• TASK STATEMENT: Leave out the images and repeat the listing below without a single change.

»»

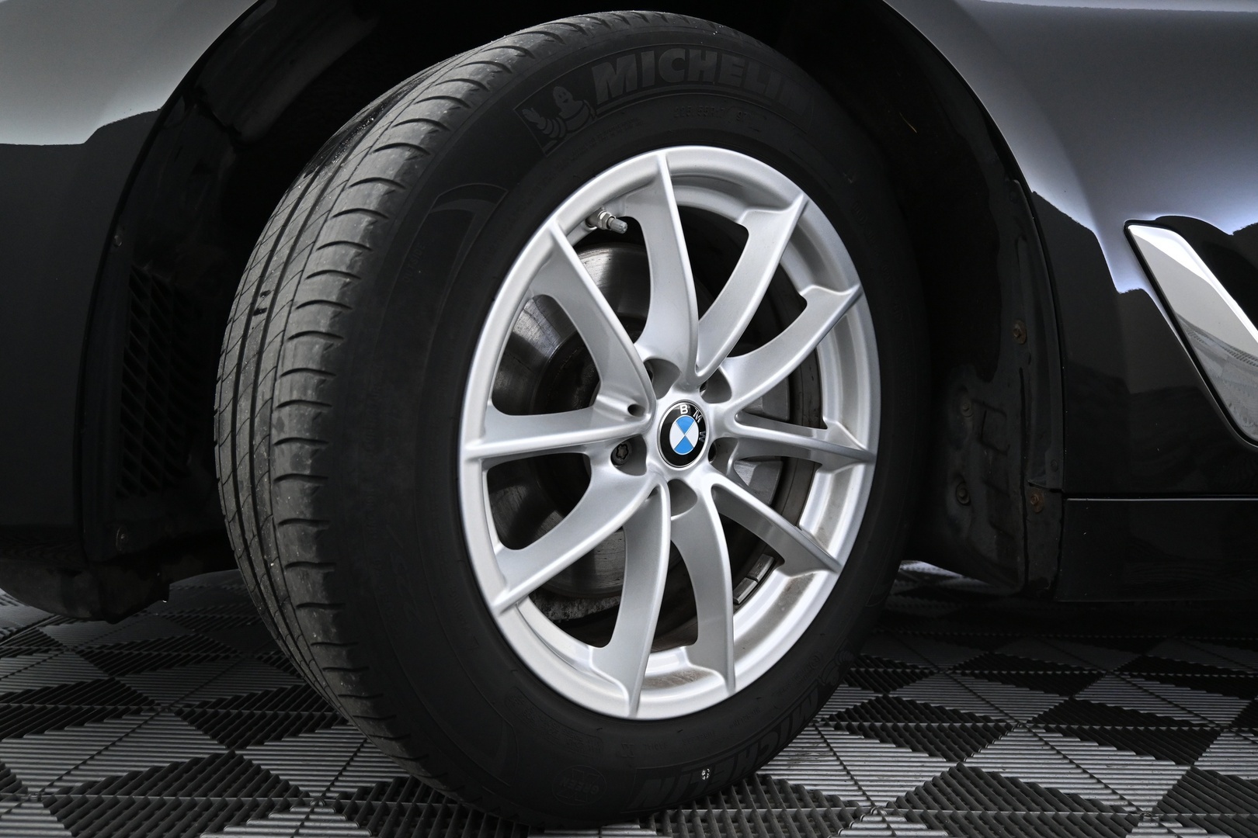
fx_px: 943
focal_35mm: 27
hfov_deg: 67.4
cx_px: 629
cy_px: 419
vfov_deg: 47.9
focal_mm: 18
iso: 1800
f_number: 3.5
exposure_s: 1/30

««

• RESULT:
fx_px: 943
focal_35mm: 27
hfov_deg: 67.4
cx_px: 629
cy_px: 419
vfov_deg: 47.9
focal_mm: 18
iso: 1800
f_number: 3.5
exposure_s: 1/30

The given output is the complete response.